Negli ultimi tempi si è parlato molto della politica industriale della Slovacchia, soprattutto dopo il caso legato alla scelta della Embraco; il Paese dell’Europa orientale è uno dei più dinamici a livello continentale, grazie in modo particolare alla capacità di accogliere le imprese che operano in ambito automotive.

Prodotto interno lordo che cresce a ritmi del 4 per cento all’anno, occupazione in ripresa, produzione industriale in salita e clima di fiducia della popolazione pure, come confermato anche dalla crescita dei consumi delle famiglie: in questo momento, la Slovacchia è al centro delle cronache economiche e non solo in ambito nazionale, sotto i riflettori soprattutto per il “caso Embraco” che ha fatto emergere la buona situazione che sta vivendo il Paese orientale. 

L’economia della Slovacchia. Sembrano lontani i tempi in cui gli osservatori economici internazionali pronosticavano prospettive poco rosee per il piccolo Stato che si andava a dividere dalla Repubblica Ceca; a distanza di poco più di venti anni, invece, la Slovacchia è riuscita a invertire la rotta e a imporsi come una nazione all’avanguardia, anche per le politiche industriali che negli anni hanno avviato programmi di deregulation e detassazione modo per attrarre investimenti stranieri.

Patria dell’automotive. Obiettivo raggiunto, visto che oggi Bratislava e le altre città sono diventate alcune delle location mondiali preferite dai grandi costruttori, soprattutto del settore automotive: dai vari marchi del gruppo Volkswagen fino ai produttori dell’Est Asiatico, dai prestigiosi nomi di lusso britannici Jaguar e Land Rover (spinti alla delocalizzazione sul territorio nazionale a causa dei temuti effetti negativi della Brexit) fino ai grandi protagonisti del mercato degli pneumatici.

I marchi degli pneumatici. Proprio in quest’ultimo ambito, sul territorio slovacco sono presenti in contemporanea sia i centri di produzione e distribuzione dei grandi brand internazionali, come ad esempio la Continental, che gli stabilimenti dei produttori locali, che piano piano si stanno facendo conoscere anche nel nostro Paese: il caso più noto è quello delle gomme Matador, il marchio più famoso di Slovacchia, distribuito in Italia grazie alla piattaforma digitale di Euroimport Pneumatici.

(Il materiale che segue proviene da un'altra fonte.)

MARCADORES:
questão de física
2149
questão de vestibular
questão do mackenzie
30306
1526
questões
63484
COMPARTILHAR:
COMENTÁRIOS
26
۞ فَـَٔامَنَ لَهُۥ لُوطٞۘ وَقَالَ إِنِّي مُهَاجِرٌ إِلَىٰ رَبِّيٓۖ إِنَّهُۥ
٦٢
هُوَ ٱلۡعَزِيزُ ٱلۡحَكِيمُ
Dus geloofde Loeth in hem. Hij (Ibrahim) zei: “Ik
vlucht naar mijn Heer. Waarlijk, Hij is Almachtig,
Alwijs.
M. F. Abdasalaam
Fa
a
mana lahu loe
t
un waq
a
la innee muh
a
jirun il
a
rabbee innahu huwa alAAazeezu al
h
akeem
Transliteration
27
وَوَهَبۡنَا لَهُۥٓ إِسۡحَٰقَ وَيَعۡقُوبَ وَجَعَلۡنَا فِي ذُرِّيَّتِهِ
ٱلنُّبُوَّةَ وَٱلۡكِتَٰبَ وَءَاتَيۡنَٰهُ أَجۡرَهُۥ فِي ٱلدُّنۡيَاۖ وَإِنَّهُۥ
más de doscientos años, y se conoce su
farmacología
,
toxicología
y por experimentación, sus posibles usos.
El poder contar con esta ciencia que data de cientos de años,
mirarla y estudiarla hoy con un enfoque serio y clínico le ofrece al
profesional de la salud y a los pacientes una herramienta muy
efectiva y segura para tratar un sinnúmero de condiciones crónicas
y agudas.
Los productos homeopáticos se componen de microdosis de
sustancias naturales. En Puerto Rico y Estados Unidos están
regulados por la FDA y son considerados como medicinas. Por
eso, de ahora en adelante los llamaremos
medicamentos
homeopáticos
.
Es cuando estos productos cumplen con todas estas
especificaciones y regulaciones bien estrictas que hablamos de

Le scelte economiche del Paese. I fattori che stanno spingendo alla crescita del Paese sono molteplici, e un recente rapporto della World Bank, chiamato “Doing Business”, mette in evidenza un elemento chiave: la Slovacchia infatti è al 39esimo posto mondiale delle nazioni in cui “fare imprese” è più facile, mentre per fare un paragone l’Italia è addirittura al 48esimo posto. Inoltre, mentre il costo del lavoro nel nostro Paese si aggira intorno ai 28 euro all’ora, secondo stime Eurostat in Slovacchia la quota si abbassa fino a 10 euro all’ora, e poi, ancora, il corporate tax rate in Italia è 31,4 per cento mentrein Slovacchia è del 21 per cento.

Embraco, dall’Italia alla Slovacchia. Numeri decisamente impressionanti, che in qualche modo spiegano il citato “caso Embraco“: come noto, l’azienda rientrante nel gruppo Whirlpool ha deciso di avviare la chiusura della produzione nello stabilimento di Torino e, nello stesso tempo, di promuovere una delocalizzazione in Slovacchia, rifiutando addirittura anche la proposta del Ministero dello Sviluppo italiano di avviare la cassa integrazione per i 500 dipendenti, per poter attivare successivamente una riconversione industriale. 

Delocalizzazione in atto. Il fallimento della trattativa tra Embraco e Mise ha fatto emergere i temi discussi prima, soprattutto dopo che i giornali slovacchi hanno raccontato dei piani dell’azienda per lo stabilimento presente nella regione di Košice, che attualmente conta già un organico di circa 2300 unità e che, stando alle news locali, sarebbe pronto ad accogliere nuovi dipendenti, soprattutto dopo la sigla del nuovo contratto collettivo quadriennale, avvenuta sul finire del mese di gennaio.